Set CORS_ORIGIN to the HTTPS origin

Update CORS_ORIGIN to match the HTTPS origin users will open:
CORS_ORIGIN=https://app.example.com
Without this, the browser will receive CORS errors on all API calls.
4

Start or restart the stack

docker compose up --build -d
Caddy requests the certificate on first start. Watch for errors:
docker compose logs -f caddy
A successful certificate issue looks like:
certificate obtained successfully
If port 80 is blocked by a firewall or already in use by another process, the HTTP-01 challenge will fail and Caddy will not be able to obtain a certificate. Ensure ports 80 and 443 are both open and free before starting the stack.

WebSocket and HTTPS

Hyperspeed uses WebSockets for realtime features (collaborative editing, live board updates, terminal). Behind HTTPS, WebSocket connections use wss:// instead of ws://. Caddy handles the WebSocket upgrade automatically — no extra configuration is needed. The Caddyfile routes /api/* to the API container with reverse_proxy, which passes Upgrade and Connection headers through by default.
To verify WebSocket connectivity: open a space with realtime features and check DevTools Network for a 101 Switching Protocols response on the /api/v1/organizations/.../ws connection.

Using Traefik or nginx instead of Caddy

If your infrastructure already uses Traefik or nginx as an edge proxy, you can replace Caddy with your preferred reverse proxy. The routing requirements are:
  • All traffic to /api/* and /health must proxy to the API container on port 8080, with WebSocket upgrade headers forwarded.
  • All other traffic should serve the web container on port 80.
  • The API and web UI must share a single origin in the browser — the SPA calls /api/... relative to the page origin.
  • TLS must terminate at the edge proxy.
An example nginx location block for the API:
location /api/ {
    proxy_pass http://api:8080;
    proxy_http_version 1.1;
    proxy_set_header Upgrade $http_upgrade;
    proxy_set_header Connection "upgrade";
    proxy_set_header Host $host;
    proxy_set_header X-Real-IP $remote_addr;
}
When using an alternative proxy, remove or disable the caddy service from docker-compose.yml and configure your proxy to handle TLS for your hostname.
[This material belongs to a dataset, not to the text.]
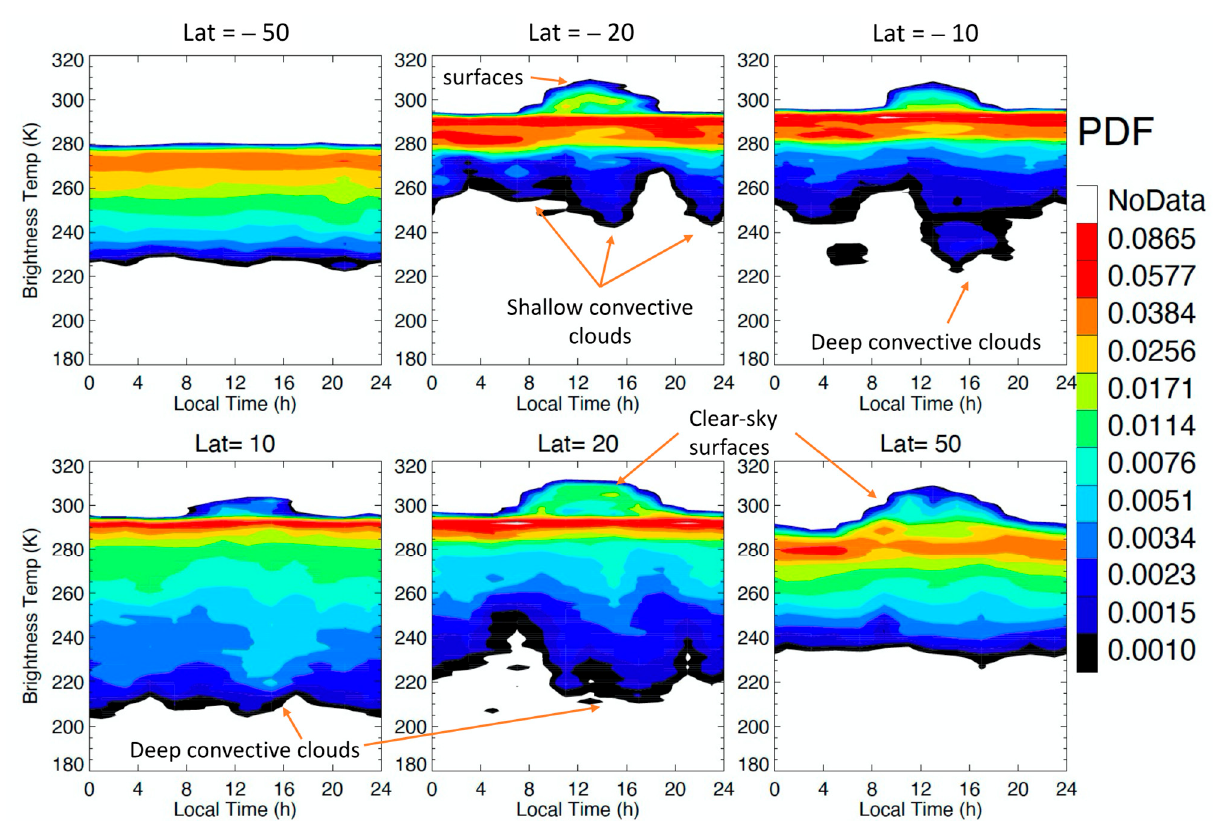
Figure 14. The local-time variation of CTI band2 temperature PDF at selected latitudes for June–August 2019. Normalized PDFs were generated for each 2-hourly local time bin and each 5 ° latitude bin.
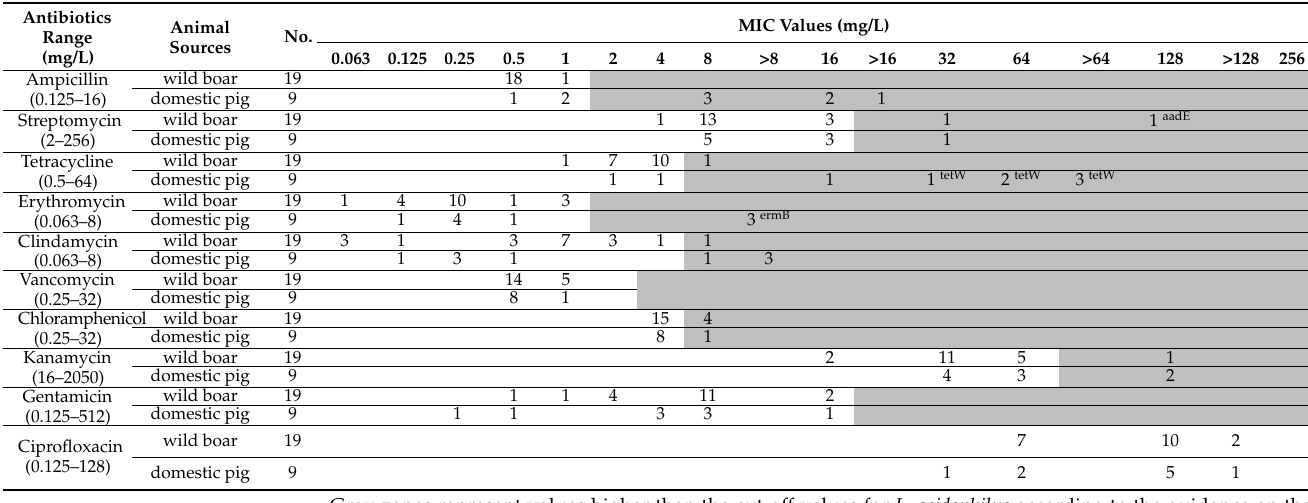
Table 3. Distribution of minimal inhibition concentration (MIC) in L. amylovorus derived from wild boars and domestic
Set CADDY_PUBLIC_HOST and CADDY_EMAIL to empty or remove them — they are only read by the Caddy container.

Troubleshooting

SymptomLikely cause
Browser shows “certificate not trusted”DNS was not propagated when the stack started; Let’s Encrypt challenge failed and Caddy fell back to a self-signed cert. Fix DNS, then restart Caddy.
CORS errors in browser DevToolsCORS_ORIGIN does not exactly match the origin in the browser address bar. Scheme, host, and port must all match.
WebSocket connection fails behind HTTPSThe proxy is not forwarding Upgrade and Connection headers. Add the WebSocket upgrade headers to your proxy config.
Port 80 already in useAnother process is bound to port 80. Stop it or change the Compose port mapping (note: HTTP-01 challenge requires port 80 to be the public port).